-- Source material follows --
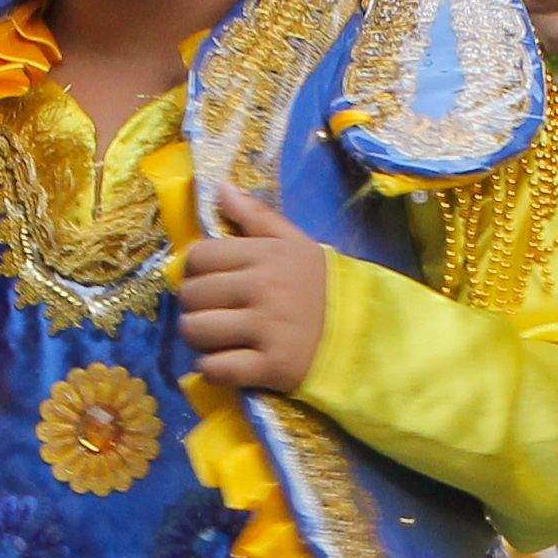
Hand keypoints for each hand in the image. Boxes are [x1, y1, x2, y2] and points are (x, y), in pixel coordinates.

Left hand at [176, 178, 333, 391]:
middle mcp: (262, 289)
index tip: (212, 280)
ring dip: (199, 337)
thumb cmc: (323, 286)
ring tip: (217, 337)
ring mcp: (266, 329)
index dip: (197, 270)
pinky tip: (226, 361)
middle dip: (196, 305)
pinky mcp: (270, 367)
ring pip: (196, 331)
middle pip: (192, 295)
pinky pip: (215, 368)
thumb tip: (220, 188)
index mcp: (265, 255)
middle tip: (215, 311)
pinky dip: (212, 369)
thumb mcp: (295, 243)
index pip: (200, 256)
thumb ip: (256, 215)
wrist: (365, 331)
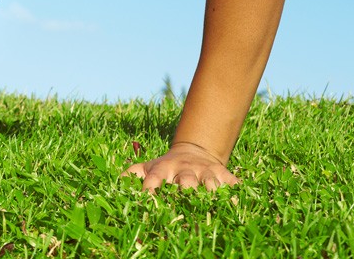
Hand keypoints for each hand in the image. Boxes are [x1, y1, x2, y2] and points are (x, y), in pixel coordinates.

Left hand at [122, 142, 239, 192]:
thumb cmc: (165, 166)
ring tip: (214, 200)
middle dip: (186, 190)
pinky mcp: (221, 172)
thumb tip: (115, 184)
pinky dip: (235, 189)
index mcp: (163, 169)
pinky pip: (231, 181)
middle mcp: (183, 169)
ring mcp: (203, 171)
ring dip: (211, 190)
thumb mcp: (146, 166)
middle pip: (185, 181)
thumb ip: (131, 174)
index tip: (148, 201)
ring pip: (209, 181)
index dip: (150, 189)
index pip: (154, 179)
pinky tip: (238, 200)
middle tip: (185, 202)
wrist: (193, 151)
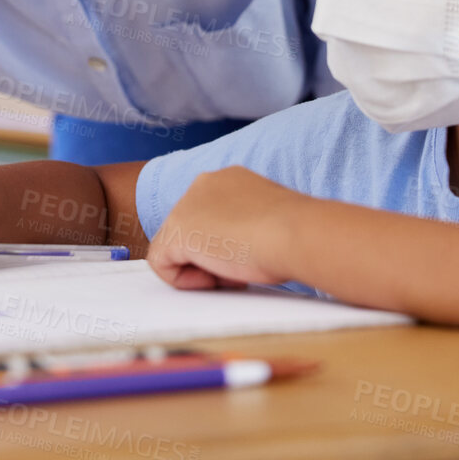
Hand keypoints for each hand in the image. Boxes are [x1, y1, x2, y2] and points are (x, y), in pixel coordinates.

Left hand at [146, 166, 300, 290]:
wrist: (296, 233)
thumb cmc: (296, 232)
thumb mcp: (269, 222)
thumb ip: (248, 226)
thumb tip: (240, 248)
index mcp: (229, 180)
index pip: (210, 216)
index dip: (226, 244)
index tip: (249, 256)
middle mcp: (204, 184)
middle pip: (190, 231)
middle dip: (210, 255)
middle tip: (242, 267)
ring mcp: (186, 205)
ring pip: (175, 247)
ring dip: (202, 268)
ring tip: (234, 271)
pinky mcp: (176, 231)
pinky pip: (162, 263)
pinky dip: (184, 280)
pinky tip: (216, 277)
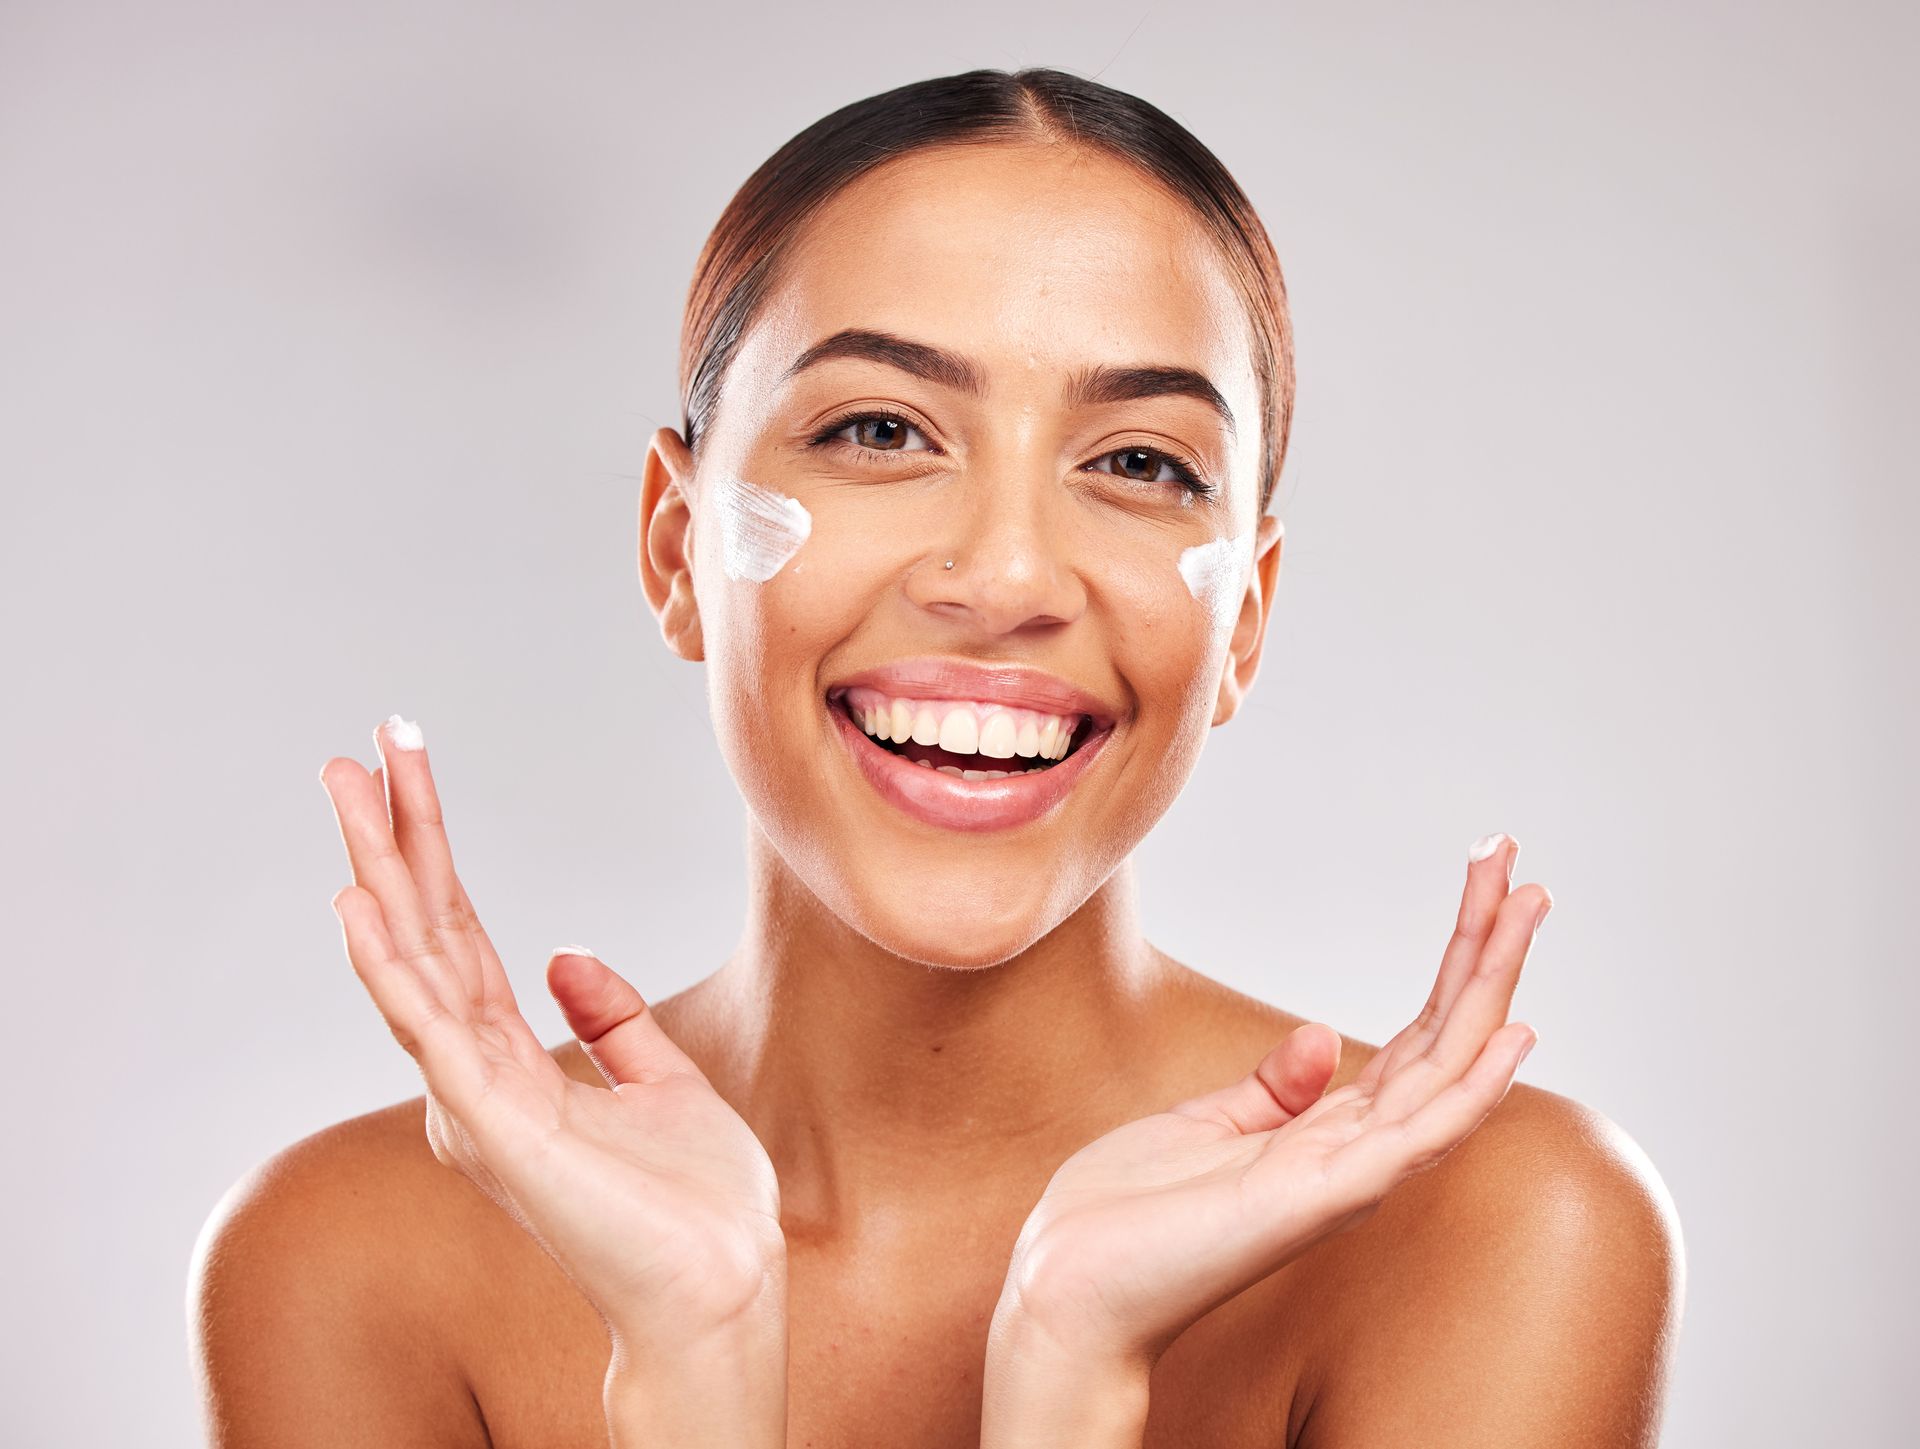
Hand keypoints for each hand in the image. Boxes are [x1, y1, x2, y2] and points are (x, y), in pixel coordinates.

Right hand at [317, 717, 785, 1349]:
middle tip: (354, 753)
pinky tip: (359, 907)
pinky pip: (433, 1031)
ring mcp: (478, 1099)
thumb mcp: (660, 1079)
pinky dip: (392, 968)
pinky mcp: (496, 1125)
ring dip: (379, 874)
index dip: (432, 853)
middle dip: (391, 839)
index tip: (406, 773)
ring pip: (415, 963)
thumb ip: (607, 1018)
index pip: (459, 935)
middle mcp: (477, 1074)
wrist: (722, 1283)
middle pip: (424, 933)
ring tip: (348, 792)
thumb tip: (565, 955)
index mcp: (513, 1060)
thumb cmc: (693, 1202)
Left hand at [992, 834, 1547, 1369]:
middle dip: (1485, 949)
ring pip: (1446, 1066)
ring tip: (1529, 906)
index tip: (1483, 881)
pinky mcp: (1321, 1195)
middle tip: (1523, 866)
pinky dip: (1473, 1087)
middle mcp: (1354, 1152)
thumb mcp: (1202, 1126)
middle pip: (1445, 1036)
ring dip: (1492, 985)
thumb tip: (1326, 1036)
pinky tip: (1514, 1033)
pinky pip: (1416, 1135)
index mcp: (1326, 1133)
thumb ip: (1272, 1089)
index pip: (1417, 1035)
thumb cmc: (1127, 1219)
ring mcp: (1345, 1175)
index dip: (1455, 961)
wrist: (1069, 1288)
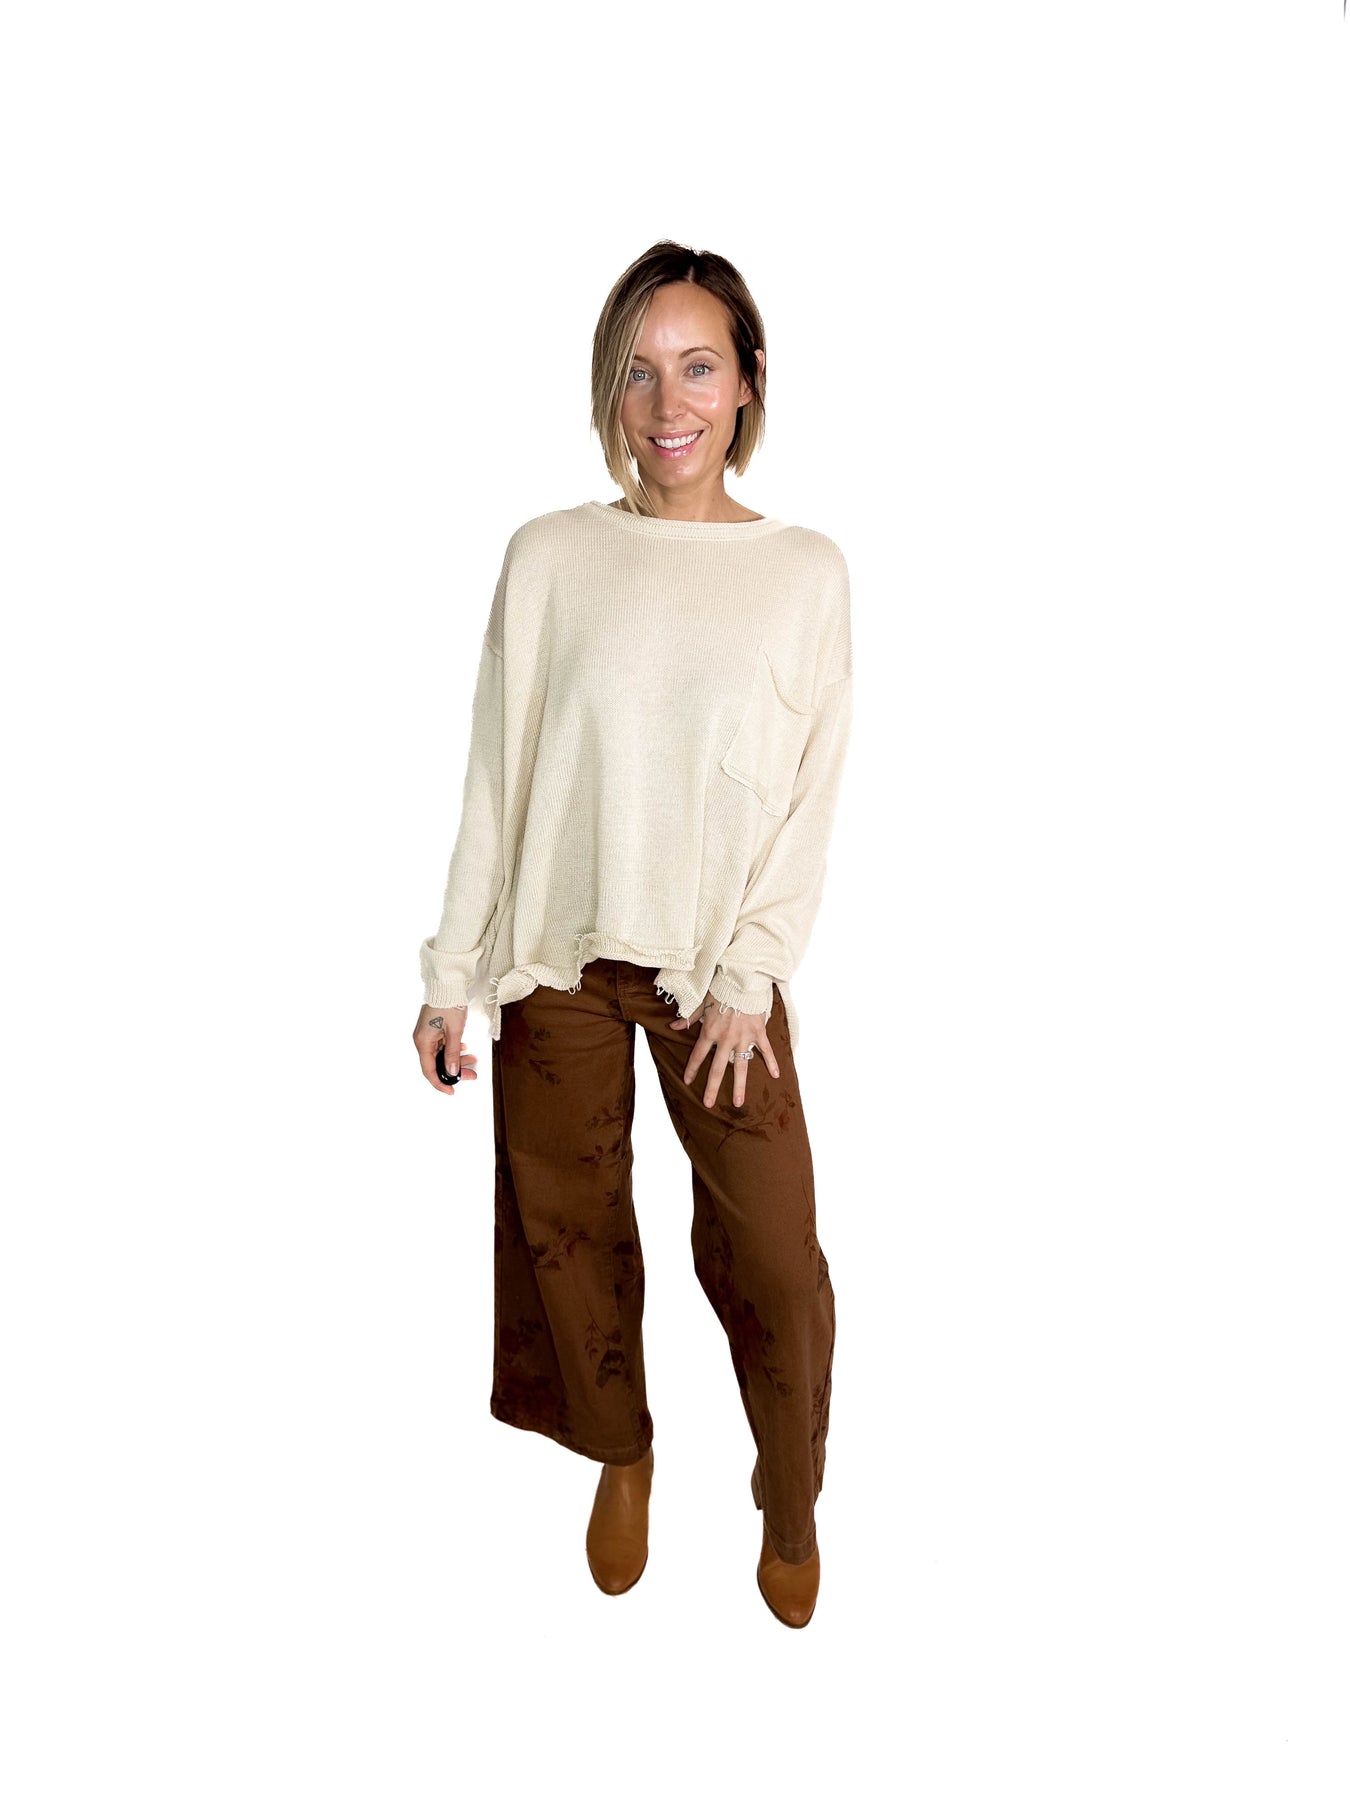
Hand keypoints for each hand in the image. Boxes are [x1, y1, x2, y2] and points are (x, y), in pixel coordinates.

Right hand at [413, 1003, 480, 1095]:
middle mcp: (422, 1040)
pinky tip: (464, 1048)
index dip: (440, 1083)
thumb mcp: (454, 1032)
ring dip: (457, 1059)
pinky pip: (443, 1046)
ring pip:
-- Source material concluded --
## What needs to be done
Nothing but the pictures is to be left out; the rest of the listing should be copied exactly.

## Task solution
Hand keypoints for each hand in the image. Boxes are [x1, y1, x2, y2] and points are (x, y), in pixel coordinates.

Left hand at [176, 178, 333, 391]:
middle mcp: (262, 289)
index tip: (212, 280)
ring dip: (199, 337)
thumb cmc: (323, 286)
ring tip: (217, 337)
ring mcp: (266, 329)
index dip: (197, 270)
pinky tip: (226, 361)
middle dip: (196, 305)
pinky mcp: (270, 367)
ring pip: (196, 331)
middle pip: (192, 295)
pinky pip: (215, 368)
thumb tip: (220, 188)
index mcp: (265, 255)
middle tip: (215, 311)
pinky dip: (212, 369)
thumb mcp: (295, 243)
index pip: (200, 256)
thumb ip: (256, 215)
wrist: (365, 331)
Hand keypoints for each hand in the image. Boxes are [x1, y1, x2, y2] and points are (x, y), in pixel coordinates.

Left hand at [122, 142, 239, 192]:
thumb cmc: (165, 166)
ring tip: (214, 200)
middle dip: (186, 190)
pinky mcp: (221, 172)
thumb tip: (115, 184)
pinky dip: (235, 189)
index mcp: (163, 169)
pinky pip: (231, 181)
middle mcp: (183, 169)
ring mcp: (203, 171)
ring dip: (211, 190)
thumb mcp: (146, 166)
middle pip: (185, 181)
thumb ip: (131, 174)
index tip: (148, 201)
ring pip: (209, 181)
index dip: (150, 189)
index pip: (154, 179)
pinky tip: (238, 200)
middle tip: (185, 202)
wrist: (193, 151)
Hand keypoints for each hand in the image. Boxes are [x1, y1, x2, y2] and points are (x, y), in pixel coordinates.

Left hand at [146, 166, 300, 290]:
wrist: (296, 233)
thumb cmc: (296, 232)
thumb mcp: (269, 222)
thumb ip: (248, 226)
thumb tip: (240, 248)
index mcp: (229, 180)
index pip: (210, 216)
index dip: (226, 244)
index tip: (249, 256)
middle mcp: (204, 184)
middle pip: (190, 231)
middle dip: (210, 255)
middle tip: (242, 267)
ring mcp: (186, 205)
ring pip: (175, 247)
ring dip: (202, 268)
ring tip: (234, 271)
pinky mcp: (176, 231)
pinky pip: (162, 263)
pinky dip: (184, 280)
pinky tip: (216, 277)
Hand keypoints for each hand in the image. Boxes are [x1, y1, x2, y2] and points are (x, y), in pixel coordinates.

Right hand at [317, 717, 785, 1349]:
middle tip: (354, 753)
pinky tip: (359, 907)
pinky pip: (433, 1031)
ring mcp: (478, 1099)
thumb mcp: (660, 1079)
pinky dip: (392, 968)
pinky mcp: (496, 1125)
ring dip: (379, 874)
index dip: (432, 853)
middle dip: (391, 839)
index tip: (406, 773)
ring pip: (415, 963)
thumb ip: (607, 1018)
index pip: (459, 935)
middle mcp: (477, 1074)
wrist: (722, 1283)
middle pip: (424, 933)
ring tip: (348, 792)
thumb tip: (565, 955)
index mcp: (513, 1060)
thumb cmc: (693, 1202)
Left hand at [992, 834, 1547, 1369]:
middle dip: (1485, 949)
ring pip: (1446, 1066)
ring tip: (1529, 906)
index tip: (1483, 881)
pinky mcp: (1321, 1195)
middle tip: (1523, 866)
pinky dip: (1473, 1087)
middle mcp: (1354, 1152)
thumb mcp: (1202, 1126)
middle pip: (1445, 1036)
ring dip: (1492, 985)
thumb tip: (1326, 1036)
pinky tip: (1514, 1033)
pinky pip: (1416, 1135)
index mcp: (1326, 1133)
thumb ip: (1272, 1089)
index pip: (1417, 1035)
thumb cmc: (1127, 1219)
ring mcp: (1345, 1175)
index dip: (1455, 961)
wrist: (1069, 1288)
Hand keypoints for each hand in the image. Boxes are [x1, y1, x2, y2] and points are (x, y), in pixel coordinates.

Right hand at [413, 1003, 480, 1095]:
middle mcp: (422, 1040)
pinky tip: (464, 1048)
index dip: (440, 1083)
thumb mcp: (454, 1032)
ring dip: (457, 1059)
pinky pip: (443, 1046)
ring pip:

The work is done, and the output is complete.